To do - Put the text of every record below into a numbered list with one line per item, and leave out any blank lines.

----- Listed entries

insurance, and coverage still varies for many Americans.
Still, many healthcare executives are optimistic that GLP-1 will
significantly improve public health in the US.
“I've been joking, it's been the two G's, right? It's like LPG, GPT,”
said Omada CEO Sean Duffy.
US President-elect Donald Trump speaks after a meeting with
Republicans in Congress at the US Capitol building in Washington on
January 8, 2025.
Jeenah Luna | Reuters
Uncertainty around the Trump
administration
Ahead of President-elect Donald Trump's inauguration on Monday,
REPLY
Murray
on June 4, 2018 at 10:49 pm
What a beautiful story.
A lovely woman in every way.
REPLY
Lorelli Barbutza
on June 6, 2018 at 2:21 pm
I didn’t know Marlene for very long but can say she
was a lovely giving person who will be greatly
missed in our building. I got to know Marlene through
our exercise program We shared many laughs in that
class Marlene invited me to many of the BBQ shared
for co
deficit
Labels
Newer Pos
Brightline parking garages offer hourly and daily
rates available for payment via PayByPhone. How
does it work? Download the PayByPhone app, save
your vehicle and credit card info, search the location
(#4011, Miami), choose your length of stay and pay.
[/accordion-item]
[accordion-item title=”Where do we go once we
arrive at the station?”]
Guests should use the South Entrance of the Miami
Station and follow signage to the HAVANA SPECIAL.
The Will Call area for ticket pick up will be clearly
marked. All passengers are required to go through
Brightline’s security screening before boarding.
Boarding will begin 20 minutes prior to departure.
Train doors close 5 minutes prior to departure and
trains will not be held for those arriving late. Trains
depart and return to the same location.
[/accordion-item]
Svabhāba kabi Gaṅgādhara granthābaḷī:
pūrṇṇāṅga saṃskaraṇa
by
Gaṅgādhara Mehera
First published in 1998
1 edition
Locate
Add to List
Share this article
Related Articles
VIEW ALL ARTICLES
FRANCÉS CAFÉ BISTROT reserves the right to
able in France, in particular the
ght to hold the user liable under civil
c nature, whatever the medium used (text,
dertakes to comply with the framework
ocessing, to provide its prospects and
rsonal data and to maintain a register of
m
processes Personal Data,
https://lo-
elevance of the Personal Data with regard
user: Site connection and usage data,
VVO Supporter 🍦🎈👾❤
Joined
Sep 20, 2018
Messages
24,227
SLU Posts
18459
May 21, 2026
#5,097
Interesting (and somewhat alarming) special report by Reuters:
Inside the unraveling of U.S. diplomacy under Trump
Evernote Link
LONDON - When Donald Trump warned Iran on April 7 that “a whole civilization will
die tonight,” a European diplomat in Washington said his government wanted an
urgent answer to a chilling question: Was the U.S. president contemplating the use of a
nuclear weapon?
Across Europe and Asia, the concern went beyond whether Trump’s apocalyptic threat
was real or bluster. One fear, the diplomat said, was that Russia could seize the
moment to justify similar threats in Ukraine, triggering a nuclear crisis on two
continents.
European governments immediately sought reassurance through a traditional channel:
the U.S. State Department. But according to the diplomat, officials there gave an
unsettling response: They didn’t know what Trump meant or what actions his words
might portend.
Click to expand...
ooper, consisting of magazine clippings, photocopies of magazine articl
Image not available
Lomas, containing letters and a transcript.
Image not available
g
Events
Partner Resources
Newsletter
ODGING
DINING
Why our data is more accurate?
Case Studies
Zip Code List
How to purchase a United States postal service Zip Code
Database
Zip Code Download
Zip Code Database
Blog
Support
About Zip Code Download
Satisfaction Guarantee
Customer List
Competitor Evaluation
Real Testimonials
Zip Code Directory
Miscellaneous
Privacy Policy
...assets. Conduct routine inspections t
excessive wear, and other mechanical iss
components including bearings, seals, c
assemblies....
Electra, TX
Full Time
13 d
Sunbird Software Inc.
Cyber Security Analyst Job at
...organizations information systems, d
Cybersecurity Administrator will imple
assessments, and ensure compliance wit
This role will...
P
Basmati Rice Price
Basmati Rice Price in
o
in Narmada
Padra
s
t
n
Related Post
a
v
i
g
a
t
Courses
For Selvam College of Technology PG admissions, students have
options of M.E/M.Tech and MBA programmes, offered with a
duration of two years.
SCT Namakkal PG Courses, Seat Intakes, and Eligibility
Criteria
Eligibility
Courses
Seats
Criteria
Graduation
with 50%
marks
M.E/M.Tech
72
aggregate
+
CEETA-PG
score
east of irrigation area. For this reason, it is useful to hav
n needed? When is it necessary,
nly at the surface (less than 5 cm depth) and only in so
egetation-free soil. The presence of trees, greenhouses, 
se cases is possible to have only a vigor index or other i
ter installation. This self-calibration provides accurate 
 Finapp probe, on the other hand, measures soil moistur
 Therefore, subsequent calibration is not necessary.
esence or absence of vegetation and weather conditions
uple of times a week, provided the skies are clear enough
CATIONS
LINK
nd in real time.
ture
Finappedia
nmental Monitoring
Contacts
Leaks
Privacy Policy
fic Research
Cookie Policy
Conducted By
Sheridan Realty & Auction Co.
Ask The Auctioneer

----------

Answer to this problem -
1. insurance, and coverage still varies for many Americans.
2. Still, many healthcare executives are optimistic that GLP-1 will
3. significantly improve public health in the US.
4. “I've been joking, it's been the two G's, right? It's like LPG, GPT,”
5. said Omada CEO Sean Duffy.
6. US President-elect Donald Trump speaks after a meeting with
7. Republicans in Congress at the US Capitol building in Washington on
8. January 8, 2025.
9. Jeenah Luna | Reuters
10. Uncertainty around the Trump
11. administration
12. Ahead of President-elect Donald Trump's inauguration on Monday,
13. REPLY
14. Murray
15. on June 4, 2018 at 10:49 pm
16. What a beautiful story.
17. A lovely woman in every way.
18. REPLY
19. Lorelli Barbutza
20. on June 6, 2018 at 2:21 pm
21. I didn’t know Marlene for very long but can say she
22. was a lovely giving person who will be greatly
23. missed in our building. I got to know Marlene through
24. our exercise program We shared many laughs in that
25. class Marlene invited me to many of the BBQ shared
26. for co
27. deficit
28. Labels
29. Newer Pos
30. Brightline parking garages offer hourly and daily
31. rates available for payment via PayByPhone. How
32. does it work? Download the PayByPhone app, save
33. your vehicle and credit card info, search the location
34. (#4011, Miami), choose your length of stay and pay.
35. [/accordion-item]
36. [accordion-item title=”Where do we go once we
37. arrive at the station?”]
38. Guests should use the South Entrance of the Miami
39. Station and follow signage to the HAVANA SPECIAL.
40. The Will Call area for ticket pick up will be clearly
41. marked. All passengers are required to go through
42. Brightline’s security screening before boarding.
43. Boarding will begin 20 minutes prior to departure.
44. Train doors close 5 minutes prior to departure and
45. trains will not be held for those arriving late. Trains
46. depart and return to the same location.
47. [/accordion-item]
48. Svabhāba kabi Gaṅgādhara granthābaḷī:
49. pūrṇṇāṅga saṃskaraṇa
50. by
51. Gaṅgādhara Mehera
52. First published in 1998
53. 1 edition
54. Locate
55. Add to List
56. Share this article
57. Related Articles
58. VIEW ALL ARTICLES
59. FRANCÉS CAFÉ BISTROT reserves the right to
60. able in France, in particular the
61. ght to hold the user liable under civil
62. c nature, whatever the medium used (text,
63. dertakes to comply with the framework
64. ocessing, to provide its prospects and
65. rsonal data and to maintain a register of
66. m
67. processes Personal Data,
68. https://lo-
69. elevance of the Personal Data with regard
70. user: Site connection and usage data,
71. VVO Supporter 🍦🎈👾❤
72. Joined
73. Sep 20, 2018
74. Messages
75. 24,227
76. SLU Posts
77. 18459
78. May 21, 2026
79. #5,097
80. Interesting (and somewhat alarming) special report by Reuters:
81. Inside the unraveling of U.S. diplomacy under Trump
82. Evernote Link
83. LONDON - When Donald Trump warned Iran on April 7 that “a whole civilization will
84. die tonight,” a European diplomat in Washington said his government wanted an
85. urgent answer to a chilling question: Was the U.S. president contemplating the use of a
86. nuclear weapon?
87. Across Europe and Asia, the concern went beyond whether Trump’s apocalyptic threat
88. was real or bluster. One fear, the diplomat said, was that Russia could seize the
89. moment to justify similar threats in Ukraine, triggering a nuclear crisis on two
90. continents.
91. European governments immediately sought reassurance through a traditional channel:
92. the U.S. State Department. But according to the diplomat, officials there gave an
93. unsettling response: They didn’t know what Trump meant or what actions his words
94. might portend.
95. Click to expand...
96. ooper, consisting of magazine clippings, photocopies of magazine articl
97. Image not available
98. Lomas, containing letters and a transcript.
99. Image not available
100. g
101. Events
102. Partner Resources
103. Newsletter
104. ODGING
105. DINING
106. Why our data is more accurate?
107. Case Studies
108. Zip Code List
109. How to purchase a United States postal service Zip Code
110. Database
111. Zip Code Download
112. Zip Code Database
113. Blog
114. Support
115. About Zip Code Download
116. Satisfaction Guarantee
117. Customer List
118. Competitor Evaluation
119. Real Testimonials
120. Zip Code Directory
121. Miscellaneous
122. Privacy Policy
123. ...assets. Conduct routine inspections t
124. excessive wear, and other mechanical iss
125. components including bearings, seals, c
126. assemblies....
127. Electra, TX
128. Full Time
129. 13 d
130. Sunbird Software Inc.
131. Cyber Security Analyst Job at
132. ...organizations information systems, d
133. Cybersecurity Administrator will imple
134. assessments, and ensure compliance wit
135. This role will...
136. P
137. Basmati Rice Price
138. Basmati Rice Price in
139. o
140. in Narmada
141. Padra
142. s
143. t
144. n
145. Related Post
146. a
147. v
148. i
149. g
150. a
151. t
152. Courses
153. For Selvam College of Technology PG admissions, students have
154. options of M.E/M.Tech and MBA programmes, offered with a
155. duration of two years.
156. SCT Namakkal PG Courses, Seat Intakes, and Eligibility
157. Criteria
158. Eligibility
159. Courses
160. Seats
161. Criteria
162. Graduation
163. with 50%
164. marks
165. M.E/M.Tech
166. 72
167. aggregate
168. +
169. CEETA-PG
170. score
171. east of irrigation area. For this reason, it is useful to hav
172. n needed? When is it necessary,
173. nly at the surface (less than 5 cm depth) and only in so
174. egetation-free soil. The presence of trees, greenhouses, 
175. se cases is possible to have only a vigor index or other i
176. ter installation. This self-calibration provides accurate 
177.  Finapp probe, on the other hand, measures soil moistur
178.  Therefore, subsequent calibration is not necessary.
179. esence or absence of vegetation and weather conditions
180. uple of times a week, provided the skies are clear enough
181. CATIONS
182. LINK
183. nd in real time.
184. ture
185. Finappedia
186. nmental Monitoring
187. Contacts
188. Leaks
189. Privacy Policy
190. fic Research
191. Cookie Policy
192. Conducted By
193. Sheridan Realty & Auction Co.
194. Ask The Auctioneer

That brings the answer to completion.